TSH Resources Berhad (TSH)’s 1H18 CNP* of RM25.5m is broadly within our forecast at 39%, but below consensus estimate at 33%, of full-year forecasts. No dividend was announced, as expected. FFB yields should continue rebounding in 2H18 as the impact of El Nino in Sabah subsides. No changes to earnings. Maintain UNDERPERFORM at unchanged TP of RM1.10 given stretched valuations.
Broadly within expectations. TSH’s 1H18 core net profit (CNP) came in broadly within our expectation at RM25.5m, making up 39% of our RM65.3m full-year forecast, but below consensus’s RM77.2m full-year estimate at 33%. Historically, 1H CNP constitutes 44% of five-year average full-year earnings. Note that we have stripped out an unrealised forex loss of RM3.4m in our CNP calculation. FFB production at 47% of our full-year forecast is within expectations. No dividend was announced, as expected.
Dragged by weaker CPO price. YoY, despite FFB output rising 24% to 402k MT, CNP halved to RM25.5m owing to a 18% decline in CPO price to RM2,299/MT in 1H18. In addition, effective tax rate was significantly higher at 41% (from 21%) due to under-provision in respect of prior year’s deferred income tax and higher non-deductible expenses. QoQ, 2Q18 CNP recovered 167% on FFB production pickup of 22%, while CPO inched down by a mere 1%, resulting in EBIT margin expansion of 6.3ppt to 17.5%. The margin improvement stemmed from lower depreciation expenses (-15%) and higher operating income (+39%). However, this was partially offset by a spike in the effective tax rate to 51% (from 34%) due to reasons above.
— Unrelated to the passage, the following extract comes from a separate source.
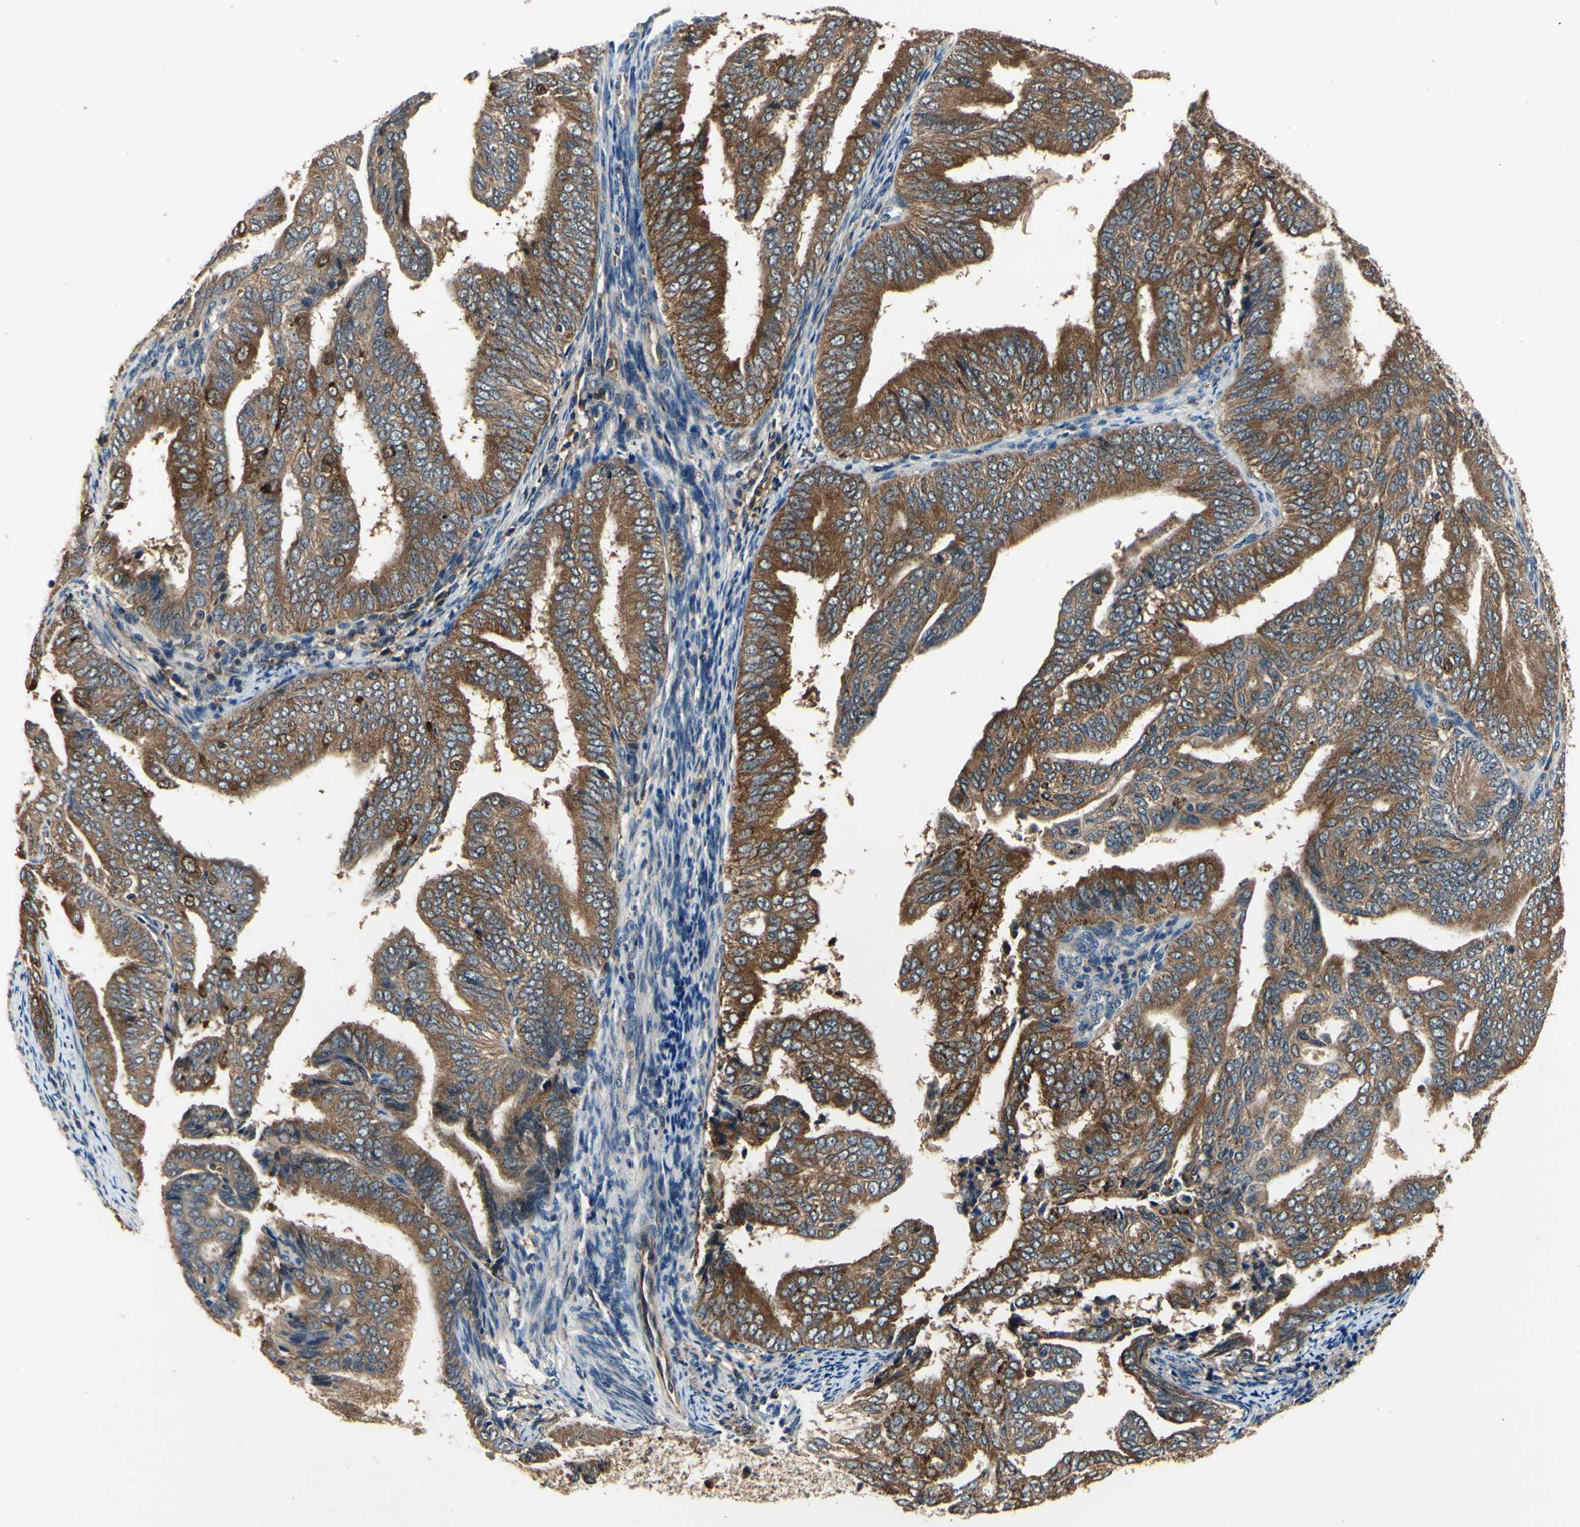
{"staining": {"intensity": "moderate", "quantity": ">75%", "location": "cytoplasmic/membranous"}, "tissue": "endometrial cancer", "cell_type": "Tumor cells", "image_type": "cancer", "snomed": [{"axis": "morphology", "description": "Adenocarcinoma, NOS"}, {"axis": "topography", "description": "Endometrium"}], "caption": "DAB immunohistochemical staining of adenocarcinoma (endometrial) exhibits moderate cytoplasmic/membranous protein expression in about >75% of tumor cells.", "gene": "PLA2G4A", "patient": {"sex": "female", "age": 58}}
Yields to rebound. Management noted that production yields should continue rebounding in 2H18 as the impact of El Nino in Sabah has waned. We agree and note that TSH production tends to peak in 4Q at a five-year average of 30% of full-year production. Accordingly, 4Q earnings contributed to 32% of full-year earnings, based on historical average. We maintain our above-average FY18E FFB growth assumption of 11% (vs. sector average of 5%), underpinned by maturing area in its Indonesian oil palm plantation (c.8% of planted area). Our CPO price assumption of RM2,400/MT remains valid.
Maintain FY18-19E CNP at RM65.3-82.4m as results are in line with our expectations.
Maintain UNDERPERFORM with unchanged TP of RM1.10 based on Fwd. PER of 20.8x applied to average FY18-19E EPS of 5.3 sen. Our Fwd. PER of 20.8x reflects +0.5SD valuation basis, in line with planters with above-average FFB growth expectations. However, with no foreseeable catalyst in sight while TSH currently trades at lofty average FY18-19E PER of 23.7x (+1.6SD), we maintain our UNDERPERFORM call on TSH.
Risks to our call include higher-than-expected CPO prices, better- than-expected production growth, and lower-than-expected cost of production.